- [What you are asked to do]
For the entries below, report every line that includes the word "four".

- [Dataset records]
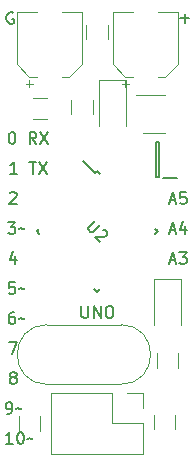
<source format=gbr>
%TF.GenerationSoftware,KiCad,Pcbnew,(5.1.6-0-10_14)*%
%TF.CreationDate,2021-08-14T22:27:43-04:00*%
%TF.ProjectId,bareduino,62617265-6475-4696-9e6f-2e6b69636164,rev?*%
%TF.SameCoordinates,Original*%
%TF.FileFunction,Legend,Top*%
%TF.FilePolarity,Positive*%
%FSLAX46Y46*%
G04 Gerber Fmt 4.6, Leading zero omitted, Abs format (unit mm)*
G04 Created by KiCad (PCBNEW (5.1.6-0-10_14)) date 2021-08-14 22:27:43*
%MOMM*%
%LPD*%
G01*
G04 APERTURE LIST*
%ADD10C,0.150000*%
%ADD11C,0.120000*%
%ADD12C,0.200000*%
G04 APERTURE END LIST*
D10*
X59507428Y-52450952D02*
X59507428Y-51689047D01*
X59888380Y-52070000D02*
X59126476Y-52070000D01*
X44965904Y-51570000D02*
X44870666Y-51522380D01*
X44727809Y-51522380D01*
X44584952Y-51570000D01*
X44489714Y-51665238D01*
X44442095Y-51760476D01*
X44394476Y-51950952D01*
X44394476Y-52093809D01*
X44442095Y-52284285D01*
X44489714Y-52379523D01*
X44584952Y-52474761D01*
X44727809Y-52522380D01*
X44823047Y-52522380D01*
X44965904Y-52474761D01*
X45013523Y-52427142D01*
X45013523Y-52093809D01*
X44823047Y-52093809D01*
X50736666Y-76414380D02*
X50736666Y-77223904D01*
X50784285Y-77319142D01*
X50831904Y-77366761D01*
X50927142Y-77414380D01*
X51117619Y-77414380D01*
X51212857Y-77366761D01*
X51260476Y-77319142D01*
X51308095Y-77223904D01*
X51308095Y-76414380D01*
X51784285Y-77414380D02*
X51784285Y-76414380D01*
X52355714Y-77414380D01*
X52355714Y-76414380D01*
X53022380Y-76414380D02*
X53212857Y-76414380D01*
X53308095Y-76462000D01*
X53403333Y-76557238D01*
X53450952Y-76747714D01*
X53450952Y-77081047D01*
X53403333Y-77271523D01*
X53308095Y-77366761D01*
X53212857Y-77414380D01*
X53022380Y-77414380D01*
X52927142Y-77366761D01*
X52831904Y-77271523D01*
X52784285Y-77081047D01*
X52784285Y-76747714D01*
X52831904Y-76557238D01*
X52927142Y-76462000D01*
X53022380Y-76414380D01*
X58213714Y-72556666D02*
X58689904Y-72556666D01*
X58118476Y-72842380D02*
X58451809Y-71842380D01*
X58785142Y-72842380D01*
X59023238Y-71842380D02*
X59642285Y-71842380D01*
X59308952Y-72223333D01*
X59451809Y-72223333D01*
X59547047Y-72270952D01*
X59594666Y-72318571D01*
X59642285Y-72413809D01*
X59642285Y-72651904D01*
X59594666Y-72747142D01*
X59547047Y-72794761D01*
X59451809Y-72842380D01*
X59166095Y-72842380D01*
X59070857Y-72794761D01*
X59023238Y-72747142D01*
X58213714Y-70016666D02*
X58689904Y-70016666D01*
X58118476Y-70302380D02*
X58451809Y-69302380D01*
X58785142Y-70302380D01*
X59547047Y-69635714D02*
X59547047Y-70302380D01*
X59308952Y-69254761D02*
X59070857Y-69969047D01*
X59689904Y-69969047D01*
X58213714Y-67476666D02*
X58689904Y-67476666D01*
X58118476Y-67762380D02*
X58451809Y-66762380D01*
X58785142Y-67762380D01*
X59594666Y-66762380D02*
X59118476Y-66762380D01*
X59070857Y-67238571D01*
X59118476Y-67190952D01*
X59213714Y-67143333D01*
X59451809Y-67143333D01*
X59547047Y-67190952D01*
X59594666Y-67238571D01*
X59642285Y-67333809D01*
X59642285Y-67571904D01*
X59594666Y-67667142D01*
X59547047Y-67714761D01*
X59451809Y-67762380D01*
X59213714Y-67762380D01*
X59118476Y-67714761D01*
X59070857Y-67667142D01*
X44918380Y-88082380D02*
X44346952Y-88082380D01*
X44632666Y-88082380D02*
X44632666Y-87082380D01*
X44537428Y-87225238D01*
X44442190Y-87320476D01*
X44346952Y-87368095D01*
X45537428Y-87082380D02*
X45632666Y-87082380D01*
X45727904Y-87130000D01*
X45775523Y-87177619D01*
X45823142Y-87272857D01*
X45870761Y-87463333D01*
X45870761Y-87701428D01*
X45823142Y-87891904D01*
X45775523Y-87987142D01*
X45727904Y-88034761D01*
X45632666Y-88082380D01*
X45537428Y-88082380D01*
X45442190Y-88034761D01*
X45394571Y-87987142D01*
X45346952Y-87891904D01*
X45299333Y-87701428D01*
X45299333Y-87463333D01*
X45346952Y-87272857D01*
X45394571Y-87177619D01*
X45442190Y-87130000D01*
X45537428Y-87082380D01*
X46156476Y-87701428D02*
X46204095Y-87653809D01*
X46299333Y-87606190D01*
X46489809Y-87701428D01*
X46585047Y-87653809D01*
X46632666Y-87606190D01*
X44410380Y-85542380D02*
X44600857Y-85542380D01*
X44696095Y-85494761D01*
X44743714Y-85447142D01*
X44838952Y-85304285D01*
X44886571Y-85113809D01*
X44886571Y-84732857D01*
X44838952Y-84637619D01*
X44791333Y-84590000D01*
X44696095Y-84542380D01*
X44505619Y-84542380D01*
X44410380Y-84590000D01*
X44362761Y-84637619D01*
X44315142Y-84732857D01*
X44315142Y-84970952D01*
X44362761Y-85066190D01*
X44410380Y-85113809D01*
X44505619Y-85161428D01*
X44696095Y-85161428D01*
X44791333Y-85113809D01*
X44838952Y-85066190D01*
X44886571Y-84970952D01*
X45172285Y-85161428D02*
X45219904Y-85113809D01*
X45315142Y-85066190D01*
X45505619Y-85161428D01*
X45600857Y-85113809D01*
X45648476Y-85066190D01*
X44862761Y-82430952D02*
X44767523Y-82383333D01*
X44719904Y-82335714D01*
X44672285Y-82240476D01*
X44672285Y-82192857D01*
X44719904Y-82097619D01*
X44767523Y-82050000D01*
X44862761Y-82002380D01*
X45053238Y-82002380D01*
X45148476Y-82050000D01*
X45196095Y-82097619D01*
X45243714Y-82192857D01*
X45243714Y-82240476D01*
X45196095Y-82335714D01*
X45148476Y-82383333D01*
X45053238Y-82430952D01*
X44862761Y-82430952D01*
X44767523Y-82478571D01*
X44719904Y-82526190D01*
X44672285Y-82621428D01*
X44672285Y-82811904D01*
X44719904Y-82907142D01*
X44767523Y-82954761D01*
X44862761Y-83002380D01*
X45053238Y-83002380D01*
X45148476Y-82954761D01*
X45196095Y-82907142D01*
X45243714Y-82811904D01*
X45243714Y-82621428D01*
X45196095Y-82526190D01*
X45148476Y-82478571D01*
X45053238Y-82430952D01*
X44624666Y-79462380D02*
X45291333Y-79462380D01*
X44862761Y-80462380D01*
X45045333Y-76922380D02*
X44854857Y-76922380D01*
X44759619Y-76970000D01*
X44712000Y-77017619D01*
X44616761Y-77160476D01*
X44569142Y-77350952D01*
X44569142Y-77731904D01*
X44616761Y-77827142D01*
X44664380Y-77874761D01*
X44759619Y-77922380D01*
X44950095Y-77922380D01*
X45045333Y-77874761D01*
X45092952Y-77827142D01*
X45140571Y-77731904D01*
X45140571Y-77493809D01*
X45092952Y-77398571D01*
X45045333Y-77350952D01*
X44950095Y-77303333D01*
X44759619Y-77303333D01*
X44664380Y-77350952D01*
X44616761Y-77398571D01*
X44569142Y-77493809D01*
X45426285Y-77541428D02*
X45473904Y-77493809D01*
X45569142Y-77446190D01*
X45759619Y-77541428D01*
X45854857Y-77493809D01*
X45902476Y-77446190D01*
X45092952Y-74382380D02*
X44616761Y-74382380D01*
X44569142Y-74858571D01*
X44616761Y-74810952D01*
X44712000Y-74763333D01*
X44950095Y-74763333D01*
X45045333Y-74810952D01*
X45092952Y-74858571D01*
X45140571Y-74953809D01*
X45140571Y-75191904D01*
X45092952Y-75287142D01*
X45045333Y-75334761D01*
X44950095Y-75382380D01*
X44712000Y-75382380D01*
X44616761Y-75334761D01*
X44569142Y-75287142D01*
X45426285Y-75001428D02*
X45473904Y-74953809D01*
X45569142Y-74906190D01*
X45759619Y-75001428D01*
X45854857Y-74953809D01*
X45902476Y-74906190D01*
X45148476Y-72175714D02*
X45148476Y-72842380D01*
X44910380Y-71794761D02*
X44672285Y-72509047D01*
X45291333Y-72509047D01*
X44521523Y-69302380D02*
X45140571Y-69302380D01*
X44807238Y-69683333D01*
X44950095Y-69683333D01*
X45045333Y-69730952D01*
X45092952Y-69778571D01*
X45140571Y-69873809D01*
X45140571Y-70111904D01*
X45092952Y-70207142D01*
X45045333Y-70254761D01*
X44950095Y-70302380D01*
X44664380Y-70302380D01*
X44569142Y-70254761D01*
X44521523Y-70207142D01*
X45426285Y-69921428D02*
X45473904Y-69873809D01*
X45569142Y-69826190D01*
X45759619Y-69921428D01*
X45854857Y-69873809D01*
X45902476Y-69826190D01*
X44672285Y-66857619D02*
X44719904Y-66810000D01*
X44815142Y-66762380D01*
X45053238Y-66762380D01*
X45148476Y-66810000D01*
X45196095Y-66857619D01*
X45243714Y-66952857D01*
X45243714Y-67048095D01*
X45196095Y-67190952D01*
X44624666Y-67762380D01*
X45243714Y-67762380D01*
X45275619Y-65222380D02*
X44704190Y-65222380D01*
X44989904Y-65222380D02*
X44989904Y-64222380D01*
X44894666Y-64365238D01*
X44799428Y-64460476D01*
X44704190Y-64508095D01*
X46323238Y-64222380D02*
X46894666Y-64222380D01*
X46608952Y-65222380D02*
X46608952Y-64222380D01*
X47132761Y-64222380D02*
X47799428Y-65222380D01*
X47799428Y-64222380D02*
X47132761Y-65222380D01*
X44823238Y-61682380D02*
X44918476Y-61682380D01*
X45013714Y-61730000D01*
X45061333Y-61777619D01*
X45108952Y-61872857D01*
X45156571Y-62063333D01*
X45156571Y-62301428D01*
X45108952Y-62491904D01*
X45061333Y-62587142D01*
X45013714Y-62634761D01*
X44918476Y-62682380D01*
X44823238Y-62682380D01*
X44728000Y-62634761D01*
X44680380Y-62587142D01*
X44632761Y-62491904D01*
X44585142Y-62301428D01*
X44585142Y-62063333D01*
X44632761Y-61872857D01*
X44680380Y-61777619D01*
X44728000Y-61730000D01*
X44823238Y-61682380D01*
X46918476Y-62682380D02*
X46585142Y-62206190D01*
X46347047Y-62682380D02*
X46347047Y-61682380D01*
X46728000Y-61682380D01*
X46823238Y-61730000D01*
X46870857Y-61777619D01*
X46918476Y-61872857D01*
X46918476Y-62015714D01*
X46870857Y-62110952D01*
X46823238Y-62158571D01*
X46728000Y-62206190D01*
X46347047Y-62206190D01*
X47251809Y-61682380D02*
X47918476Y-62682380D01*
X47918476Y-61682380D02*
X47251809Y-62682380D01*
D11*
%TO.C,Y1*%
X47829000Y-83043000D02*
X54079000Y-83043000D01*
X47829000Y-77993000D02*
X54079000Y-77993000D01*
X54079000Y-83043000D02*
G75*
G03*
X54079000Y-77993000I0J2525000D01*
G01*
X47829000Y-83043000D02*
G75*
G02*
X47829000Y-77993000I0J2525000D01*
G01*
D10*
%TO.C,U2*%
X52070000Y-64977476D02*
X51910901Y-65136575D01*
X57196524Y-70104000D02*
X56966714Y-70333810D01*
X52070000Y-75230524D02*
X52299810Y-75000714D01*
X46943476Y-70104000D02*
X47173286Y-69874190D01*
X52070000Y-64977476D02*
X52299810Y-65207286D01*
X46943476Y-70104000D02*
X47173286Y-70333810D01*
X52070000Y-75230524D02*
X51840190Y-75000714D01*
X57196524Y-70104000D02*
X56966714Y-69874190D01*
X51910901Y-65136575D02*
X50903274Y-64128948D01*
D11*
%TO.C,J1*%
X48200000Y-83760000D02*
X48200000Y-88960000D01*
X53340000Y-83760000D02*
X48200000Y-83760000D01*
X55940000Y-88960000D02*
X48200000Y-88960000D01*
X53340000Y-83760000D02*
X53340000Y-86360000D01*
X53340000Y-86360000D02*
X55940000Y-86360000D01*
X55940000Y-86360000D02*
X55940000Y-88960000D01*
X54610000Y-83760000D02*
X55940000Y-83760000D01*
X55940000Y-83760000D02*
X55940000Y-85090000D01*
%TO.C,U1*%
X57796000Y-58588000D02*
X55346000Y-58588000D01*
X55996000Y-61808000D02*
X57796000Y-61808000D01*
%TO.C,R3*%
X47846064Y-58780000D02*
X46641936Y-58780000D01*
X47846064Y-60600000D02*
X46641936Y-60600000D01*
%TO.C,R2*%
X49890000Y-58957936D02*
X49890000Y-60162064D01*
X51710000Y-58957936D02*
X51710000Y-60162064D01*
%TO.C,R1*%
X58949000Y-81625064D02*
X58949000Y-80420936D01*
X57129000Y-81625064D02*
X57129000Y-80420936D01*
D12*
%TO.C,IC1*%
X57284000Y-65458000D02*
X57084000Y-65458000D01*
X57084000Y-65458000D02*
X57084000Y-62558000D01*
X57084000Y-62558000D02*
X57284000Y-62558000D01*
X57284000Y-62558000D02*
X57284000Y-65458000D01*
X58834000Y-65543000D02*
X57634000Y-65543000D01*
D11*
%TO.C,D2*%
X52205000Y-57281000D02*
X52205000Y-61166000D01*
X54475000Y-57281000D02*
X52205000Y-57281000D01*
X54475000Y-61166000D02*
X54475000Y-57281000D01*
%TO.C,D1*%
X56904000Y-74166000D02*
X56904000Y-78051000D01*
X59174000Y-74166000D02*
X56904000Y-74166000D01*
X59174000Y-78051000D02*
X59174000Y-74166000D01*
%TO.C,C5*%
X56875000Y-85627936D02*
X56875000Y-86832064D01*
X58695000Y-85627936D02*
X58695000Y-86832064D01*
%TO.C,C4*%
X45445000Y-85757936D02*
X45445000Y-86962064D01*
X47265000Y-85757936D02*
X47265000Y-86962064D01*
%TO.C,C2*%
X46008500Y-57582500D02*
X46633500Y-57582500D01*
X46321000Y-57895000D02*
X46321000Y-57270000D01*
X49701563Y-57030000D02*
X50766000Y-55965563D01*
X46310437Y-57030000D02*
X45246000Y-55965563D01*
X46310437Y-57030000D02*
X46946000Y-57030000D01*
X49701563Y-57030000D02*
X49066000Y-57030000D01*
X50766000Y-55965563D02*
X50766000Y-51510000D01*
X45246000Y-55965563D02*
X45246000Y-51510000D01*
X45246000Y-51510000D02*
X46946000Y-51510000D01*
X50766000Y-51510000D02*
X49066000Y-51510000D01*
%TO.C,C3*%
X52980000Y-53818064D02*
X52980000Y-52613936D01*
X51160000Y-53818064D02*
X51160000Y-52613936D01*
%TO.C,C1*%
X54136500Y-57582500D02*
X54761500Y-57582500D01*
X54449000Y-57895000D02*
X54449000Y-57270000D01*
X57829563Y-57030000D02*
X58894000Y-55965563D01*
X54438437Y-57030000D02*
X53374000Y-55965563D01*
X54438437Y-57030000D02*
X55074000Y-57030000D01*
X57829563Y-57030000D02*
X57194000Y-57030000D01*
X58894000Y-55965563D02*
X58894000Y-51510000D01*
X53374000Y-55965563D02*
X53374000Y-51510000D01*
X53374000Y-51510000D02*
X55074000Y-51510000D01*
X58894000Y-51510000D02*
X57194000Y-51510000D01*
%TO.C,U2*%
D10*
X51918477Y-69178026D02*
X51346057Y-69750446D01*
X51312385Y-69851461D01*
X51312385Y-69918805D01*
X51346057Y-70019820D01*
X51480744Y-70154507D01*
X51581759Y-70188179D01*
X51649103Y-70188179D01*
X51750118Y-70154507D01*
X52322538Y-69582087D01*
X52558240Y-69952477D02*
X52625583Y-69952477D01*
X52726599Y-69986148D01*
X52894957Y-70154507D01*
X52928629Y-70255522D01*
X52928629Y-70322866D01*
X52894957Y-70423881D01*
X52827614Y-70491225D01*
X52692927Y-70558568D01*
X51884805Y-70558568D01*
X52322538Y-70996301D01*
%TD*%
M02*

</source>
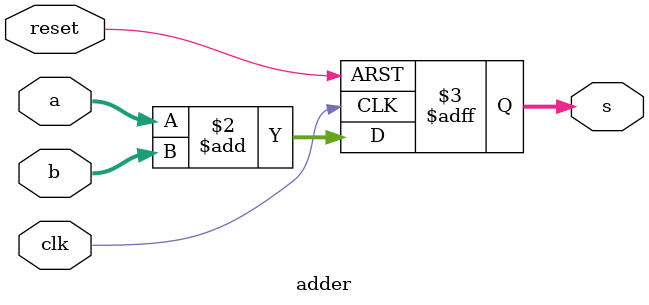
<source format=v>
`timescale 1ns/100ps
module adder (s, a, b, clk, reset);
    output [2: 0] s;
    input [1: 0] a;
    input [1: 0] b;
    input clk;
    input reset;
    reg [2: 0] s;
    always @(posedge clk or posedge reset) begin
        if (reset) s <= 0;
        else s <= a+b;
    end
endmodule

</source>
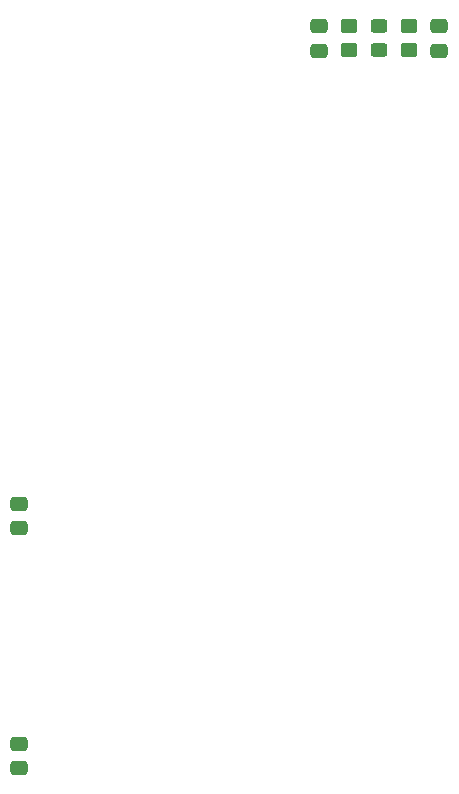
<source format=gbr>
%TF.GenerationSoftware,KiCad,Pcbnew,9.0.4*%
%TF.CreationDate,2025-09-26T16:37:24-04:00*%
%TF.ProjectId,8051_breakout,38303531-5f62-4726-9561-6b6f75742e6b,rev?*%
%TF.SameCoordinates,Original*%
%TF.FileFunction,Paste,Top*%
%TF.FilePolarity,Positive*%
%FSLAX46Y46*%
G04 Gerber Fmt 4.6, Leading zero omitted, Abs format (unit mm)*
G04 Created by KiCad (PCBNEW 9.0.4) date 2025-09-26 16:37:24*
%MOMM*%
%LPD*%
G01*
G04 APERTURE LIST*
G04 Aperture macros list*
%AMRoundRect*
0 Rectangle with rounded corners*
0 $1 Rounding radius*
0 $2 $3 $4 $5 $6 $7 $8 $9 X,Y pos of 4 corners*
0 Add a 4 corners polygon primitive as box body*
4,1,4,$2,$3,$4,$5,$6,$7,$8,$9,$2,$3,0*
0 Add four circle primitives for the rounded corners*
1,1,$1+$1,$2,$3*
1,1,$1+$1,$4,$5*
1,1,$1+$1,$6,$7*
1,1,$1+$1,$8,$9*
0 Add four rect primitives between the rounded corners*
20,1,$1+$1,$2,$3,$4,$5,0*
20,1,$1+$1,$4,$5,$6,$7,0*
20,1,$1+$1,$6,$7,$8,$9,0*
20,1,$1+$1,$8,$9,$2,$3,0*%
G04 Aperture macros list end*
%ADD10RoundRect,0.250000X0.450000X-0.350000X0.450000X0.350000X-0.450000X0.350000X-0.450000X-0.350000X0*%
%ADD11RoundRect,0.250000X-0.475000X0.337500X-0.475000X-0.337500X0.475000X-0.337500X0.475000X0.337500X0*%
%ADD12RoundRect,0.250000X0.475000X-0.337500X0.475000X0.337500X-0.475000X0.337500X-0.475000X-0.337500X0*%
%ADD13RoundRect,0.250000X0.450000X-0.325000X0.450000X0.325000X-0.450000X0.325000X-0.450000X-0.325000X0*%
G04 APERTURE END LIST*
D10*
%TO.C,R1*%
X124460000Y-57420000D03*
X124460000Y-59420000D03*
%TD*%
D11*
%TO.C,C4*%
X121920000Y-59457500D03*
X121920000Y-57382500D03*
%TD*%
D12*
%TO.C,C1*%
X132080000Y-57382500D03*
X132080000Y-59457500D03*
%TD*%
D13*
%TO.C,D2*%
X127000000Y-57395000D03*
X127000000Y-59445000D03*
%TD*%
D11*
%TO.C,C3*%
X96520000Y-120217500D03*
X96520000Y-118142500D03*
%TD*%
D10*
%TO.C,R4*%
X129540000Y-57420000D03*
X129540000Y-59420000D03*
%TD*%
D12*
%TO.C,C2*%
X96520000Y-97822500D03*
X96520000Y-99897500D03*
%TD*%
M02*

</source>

- [Result of this task]
0 Add four circle primitives for the rounded corners*
0 Add four rect primitives between the rounded corners*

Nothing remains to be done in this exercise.